Bıkmadınız mı tüm rollerinizde ağlamaktan?
- Bıktım ama ne bileyim, sonuçta konular dram. Bir arkadaşım benimle dalga geçiyor. “Heroes dizisinden seni istiyorlarmış. O dizide de herkesin özel güçleri var ya, gözünden su fışkırtan kadın rolünü de sana vereceklermiş” diyor bana.
Ama “Kabadayı”da daha farklı bir Aslı Tandoğan izlemiştik. Orada rol yeteneğinizi gösterme fırsatınız olmuştu bence...
- Evet, o farklı bir roldü. ılk defa saçımı boyadım, ilk defa makyaj yaptım. Daha önce öyle bir karakter oynamamıştım.
Halkın tepki göstereceğini bilseniz yine de kötü bir karakteri canlandırabilir misiniz?

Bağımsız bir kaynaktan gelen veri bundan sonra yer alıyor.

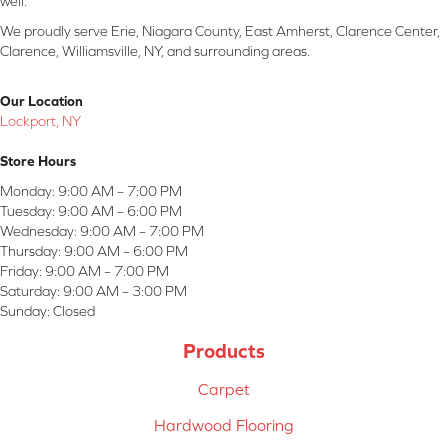
well.
We proudly serve Erie, Niagara County, East Amherst, Clarence Center,
Clarence, Williamsville, NY, and surrounding areas.
Our Location
Lockport, NY
Store Hours
Monday:
9:00 AM – 7:00 PM
Tuesday:
9:00 AM – 6:00 PM
Wednesday:
9:00 AM – 7:00 PM
Thursday:
9:00 AM – 6:00 PM
Friday:
9:00 AM – 7:00 PM
Saturday:
9:00 AM – 3:00 PM
Sunday:
Closed
Products
Carpet
Hardwood Flooring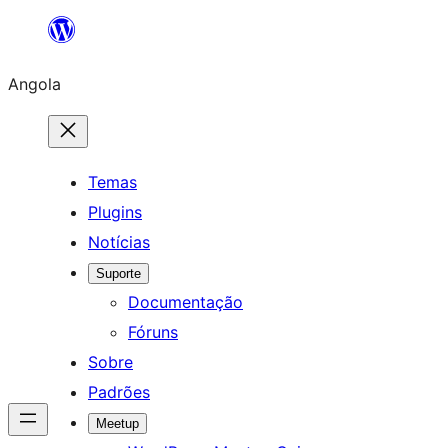
Saltar
para
Angola
o
conteúdo
Temas
Plugins
Notícias
Suporte
Documentação
Fóruns
Sobre
Padrões
Meetup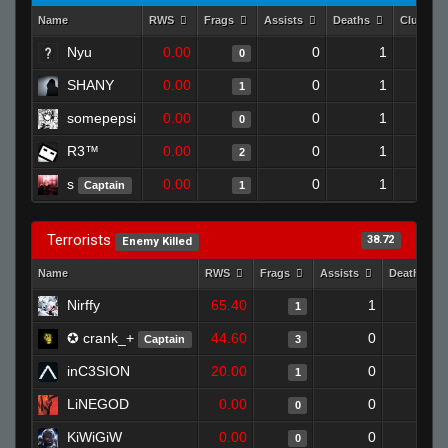
Name
RWS
Frags
Assists
Deaths
Clutche
Nyu
0.00
0
1
0
SHANY
0.00
0
1
1
somepepsi
0.00
0
1
0
R3™
0.00
0
1
2
s
0.00
0
1
Captain
1
Terrorists
38.72
Enemy Killed
Name
RWS
Frags
Assists
Deaths
Nirffy
65.40
1
1
1
✪ crank_+
44.60
0
0
Captain
3
inC3SION
20.00
0
1
1
LiNEGOD
0.00
0
1
0
KiWiGiW
0.00
0
1
0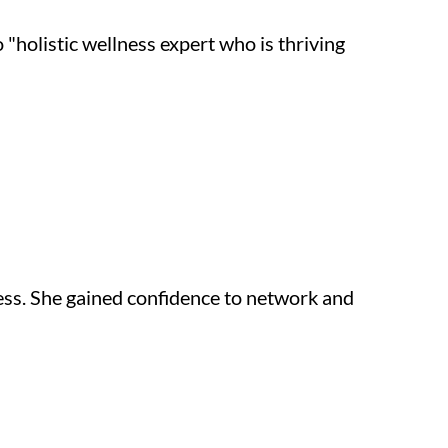
holistic wellness expert who is thriving 
ess. She gained confidence to network and 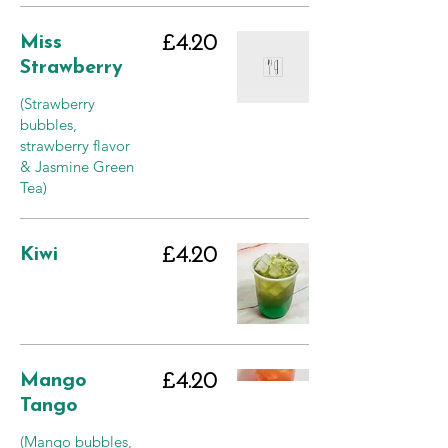
Miss
£4.20
Strawberry
(Strawberry
bubbles,
strawberry flavor
& Jasmine Green
Tea)
Kiwi
£4.20
Mango
£4.20
Tango
(Mango bubbles,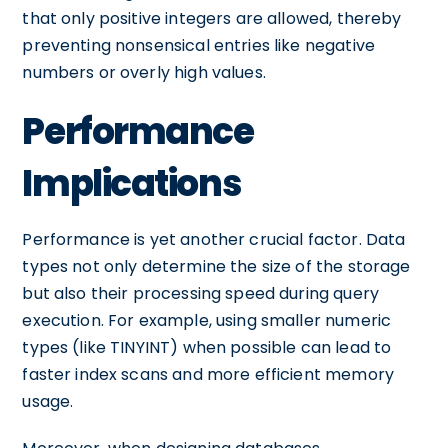
that only positive integers are allowed, thereby
preventing nonsensical entries like negative
numbers or overly high values.
Performance
Implications
Performance is yet another crucial factor. Data
types not only determine the size of the storage
but also their processing speed during query
execution. For example, using smaller numeric
types (like TINYINT) when possible can lead to
faster index scans and more efficient memory
usage.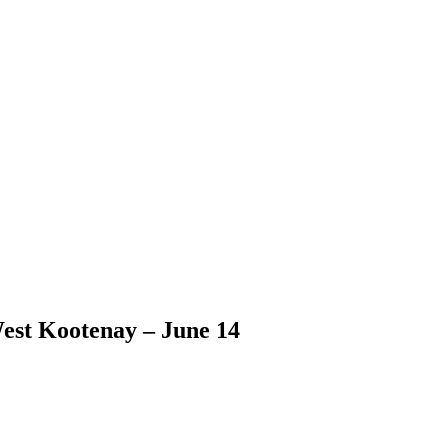
est Kootenay – June 14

- Ne kadar inandırıcı olur bilemiyorum. Çünkü seyirci yıllardır beni hep iyi olarak gördü. Ama pek tercih etmem.
PARASIZLIKTAN HER GÜN MAKARNA YİYORDUM
Hayatınızda aldığınız en cesur karar ne oldu bugüne dek?
- Antalya’dan İstanbul’a geldim. Konservatuvar mezunuyum. Antalya Senfonisi’nde arp çalıyordum. Yaşam şartları gerçekten çok zor; operada olsun, senfonide olsun. Alınan maaşlarla düzgün bir yaşam sürmek mümkün değil. Mesela ben evimin kirasını verdikten sonra her gün makarna yiyordum. İster sanatçı, ister işçi olsun, herkesin belirli bir standartta yaşayabilmesi gerekli. Sonuçta ben de buna dayanamadım ve kalkıp İstanbul’a geldim.

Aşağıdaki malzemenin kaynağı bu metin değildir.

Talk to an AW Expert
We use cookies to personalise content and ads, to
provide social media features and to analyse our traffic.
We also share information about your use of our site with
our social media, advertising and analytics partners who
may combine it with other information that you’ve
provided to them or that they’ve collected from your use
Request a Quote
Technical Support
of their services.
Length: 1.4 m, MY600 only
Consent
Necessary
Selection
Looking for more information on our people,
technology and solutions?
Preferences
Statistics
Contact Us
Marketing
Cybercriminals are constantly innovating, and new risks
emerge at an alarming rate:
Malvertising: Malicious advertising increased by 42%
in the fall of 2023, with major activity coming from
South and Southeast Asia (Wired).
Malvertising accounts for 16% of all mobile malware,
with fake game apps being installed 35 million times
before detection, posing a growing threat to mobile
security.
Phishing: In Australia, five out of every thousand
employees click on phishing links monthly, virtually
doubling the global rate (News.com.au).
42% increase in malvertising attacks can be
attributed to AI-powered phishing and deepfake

AŞK UĞRUNA FEDAKARLIK YAPAMAM
“Kapalıçarşı”da canlandırdığınız karakter, sevdiği adam uğruna büyük fedakarlıklarda bulunuyor. Siz hiç aşk uğruna fedakarlık yaptınız mı?
- Yok yapmadım.
Yapar mısınız?
- Dizilerde yaptığım fedakarlıklar yeter!